*** Opening Text for analysis ***

Encapsulation: validate changes with a setter

We want: “age must be between 0 and 200”.

class Person:
    def __init__(self, name: str, age: int) -> None:
        self.name = name
        self.age = age  # calls the setter

    @property
    def age(self) -> int:
        return self._age

    @age.setter
    def age(self, value: int) -> None:
        if value < 0 or value > 200:
            raise ValueError("age must be between 0 and 200")
        self._age = value

Tip

We store the real value in _age. By convention, a leading _ means “internal use”.

Mini-exercise: try the Person class (6 minutes)

  1. Create a person and print:
p = Person("Sara Ahmed", 23)
print(p)
print(p.first_name)
print(p.last_name)
  1. Try an invalid update:
p.age = 300

Checkpoint: you get a clear error (ValueError).

Inheritance: reuse behavior

class Employee(Person):
    def __init__(self, name: str, age: int, salary: float) -> None:
        super().__init__(name, age)
        self.salary = salary

class Student(Person):
    def __init__(self, name: str, age: int, grades: list[float]) -> None:
        super().__init__(name, age)
        self.grades = grades

    @property
    def average(self) -> float:
        if not self.grades:
            return 0.0
        return sum(self.grades) / len(self.grades)

Multiple inheritance (use carefully; optional)

class WorkingStudent(Employee, Student):
    def __init__(self, name, age, salary, grades):
        self.name = name
        self.age = age
        self.salary = salary
        self.grades = grades

Why careful?

*** Closing Text for analysis ***
*** Opening Material provided ***

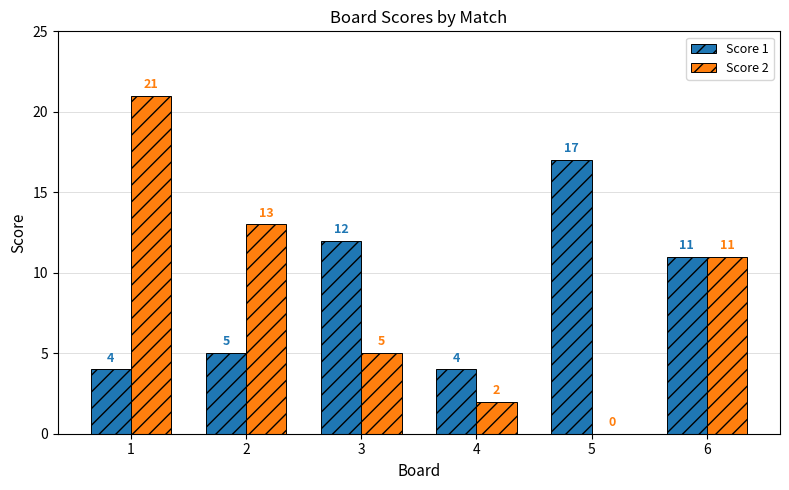

Reading left to right, list all the values displayed in this chart.

Score 1: 4	5	12	4	17	11
Score 2: 21	13	5	2	0	11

*** Closing Material provided ***

• _Work request A_
From the Python classes text above, write out the passage from "We store the" up to and including "print(p.first_name)".
• _Work request B_
Answer these questions using the Python classes text above, one answer per line and marked to match:
(i) Between which two values must age fall?
(ii) Under what attribute name is the real age value stored?
(iii) What does the average property of Student return when there are no grades?

• _Response area A_
We store the real value in _age. By convention, a leading _ means “internal use”.

Mini-exercise: try the Person class (6 minutes)

  1. Create a person and print:
p = Person("Sara Ahmed", 23)
print(p)
print(p.first_name)

• _Response area B_
(i) Between 0 and 200.
(ii) _age
(iii) 0.0